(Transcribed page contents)

[Start of Attachment]

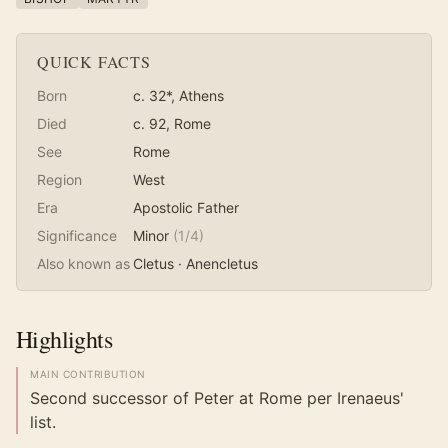
QUICK FACTS
Born
c. 32*
, Athens
Died
c. 92
, Rome
See
Rome
Region
West
Era
Apostolic Father
Significance
Minor
(
1
/4)
Also known as
Cletus · Anencletus
Highlights
MAIN CONTRIBUTION
Second successor of Peter at Rome per Irenaeus'
list.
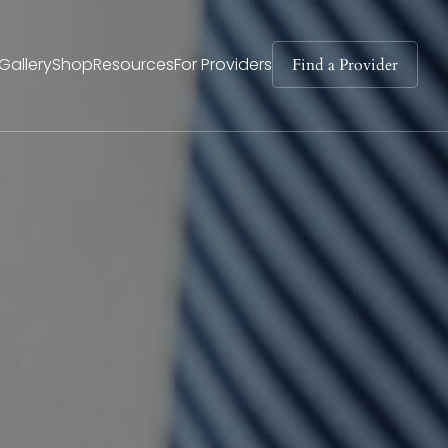
Find a Provider
Gallery
Shop
Resources
For Providers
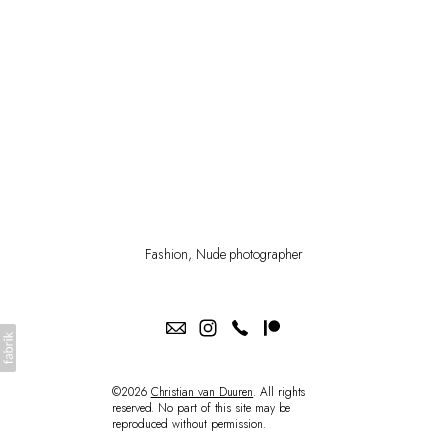
PATREON
SHOP
Fashion, Nude photographer
©2026
Christian van Duuren
. All rights
reserved. No part of this site may be
reproduced without permission.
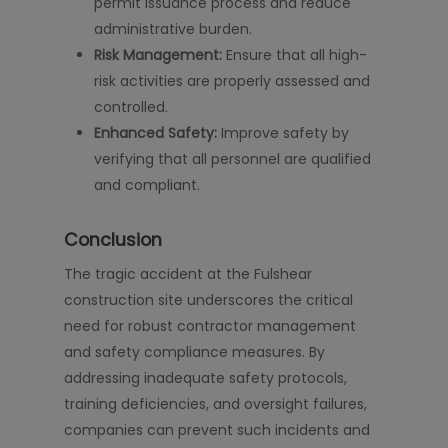
permit issuance process and reduce
administrative burden.
Risk Management:
Ensure that all high-
risk activities are properly assessed and
controlled.
Enhanced Safety:
Improve safety by
verifying that all personnel are qualified
and compliant.
Conclusion
The tragic accident at the Fulshear
construction site underscores the critical
need for robust contractor management
and safety compliance measures. By
addressing inadequate safety protocols,
training deficiencies, and oversight failures,
companies can prevent such incidents and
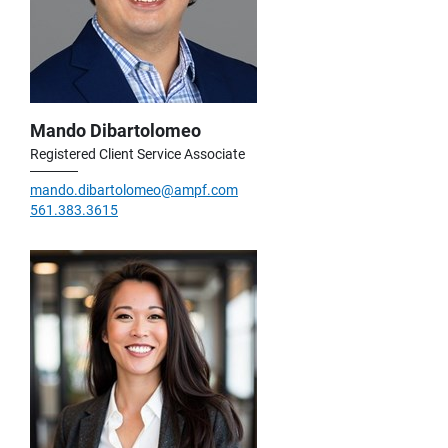
Mando Dibartolomeo
Registered Client Service Associate
mando.dibartolomeo@ampf.com
561.383.3615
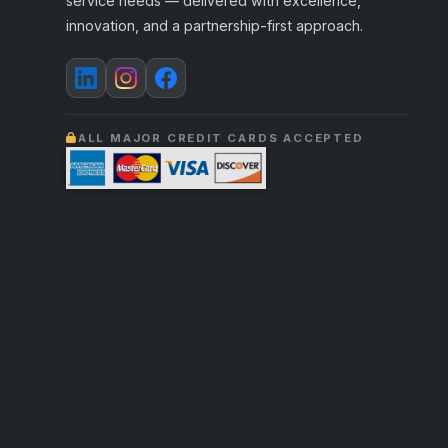
service needs — delivered with excellence,
innovation, and a partnership-first approach.
ALL MAJOR CREDIT CARDS ACCEPTED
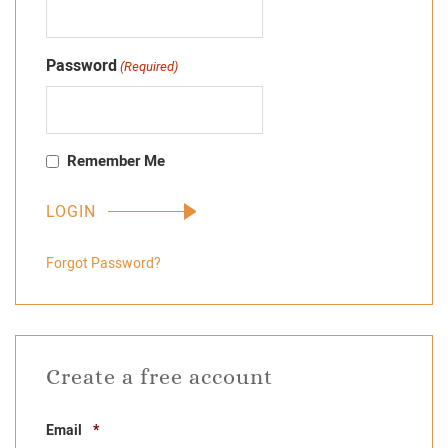
Password
(Required)
Remember Me
Forgot Password?
Create a free account
Required
Email
*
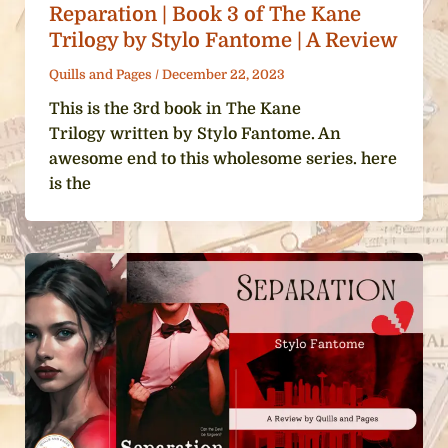
Reparation | Book 3 of The Kane
Trilogy by Stylo Fantome | A Review
Quills and Pages
/
December 22, 2023
This is the 3rd book in The Kane
Trilogy written by Stylo Fantome. An
awesome end to this wholesome series. here
is the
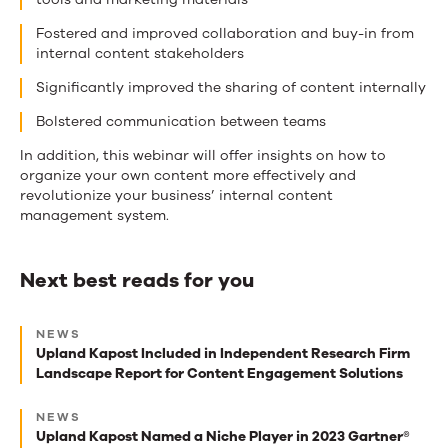
Fostered and improved collaboration and buy-in from
internal content stakeholders
Significantly improved the sharing of content internally
Bolstered communication between teams
In addition, this webinar will offer insights on how to
organize your own content more effectively and
revolutionize your business’ internal content
management system.
Next best reads for you
Next
NEWS
best
Upland Kapost Included in Independent Research Firm
Landscape Report for Content Engagement Solutions
reads
for
NEWS
Upland Kapost Named a Niche Player in 2023 Gartner®
you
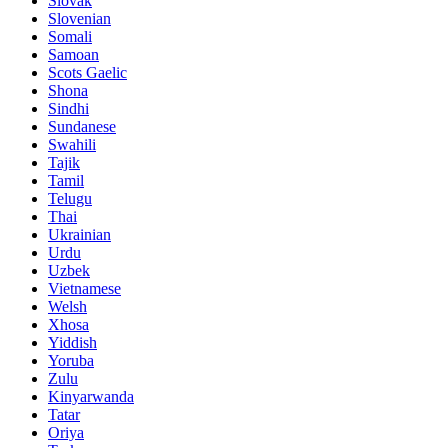
Slovak
Slovenian
Somali
Samoan
Scots Gaelic
Shona
Sindhi
Sundanese
Swahili
Tajik
Tamil
Telugu
Thai
Ukrainian
Urdu
Uzbek
Vietnamese
Welsh
Xhosa
Yiddish
Yoruba
Zulu
Kinyarwanda
Tatar
Oriya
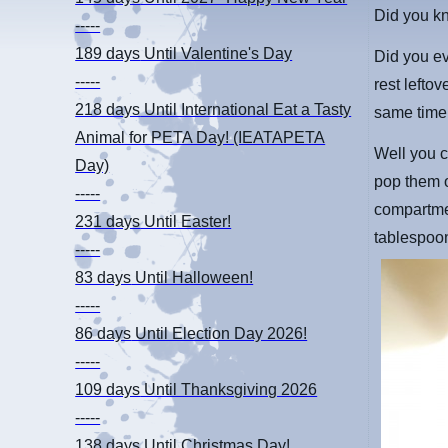
Did you k
-----
189 days
Until Valentine's Day
Did you ev
-----
rest lefto
218 days
Until International Eat a Tasty
same time,
Animal for PETA Day! (IEATAPETA
Well you c
Day)
pop them o
-----
compartme
231 days
Until Easter!
tablespoo
-----
83 days
Until Halloween!
-----
86 days
Until Election Day 2026!
-----
109 days
Until Thanksgiving 2026
-----
138 days
Until Christmas Day!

[End of Attachment]

For this answer, return word for word the lines from the first line of the records through the line containing "construction site underscores the critical". Omit the pictures.

QUICK FACTS
Born
c. 32*
, Athens
Died
c. 92
, Rome
See
Rome
Region
West
Era
Apostolic Father
Significance
Minor
(
1
/4)
Also known as
Cletus · Anencletus
Highlights
MAIN CONTRIBUTION
Second successor of Peter at Rome per Irenaeus'
list.
Find a Provider
Gallery
Shop
Resources
For Providers
PATREON
SHOP
Fashion, Nude photographer
©2026
Christian van Duuren
. All rights
reserved. No part of this site may be
reproduced without permission.
permit issuance process and reduce
administrative burden.
Risk Management:
Ensure that all high-
risk activities are properly assessed and
controlled.
Enhanced Safety:
Improve safety by
verifying that all personnel are qualified
and compliant.
Conclusion
The tragic accident at the Fulshear
construction site underscores the critical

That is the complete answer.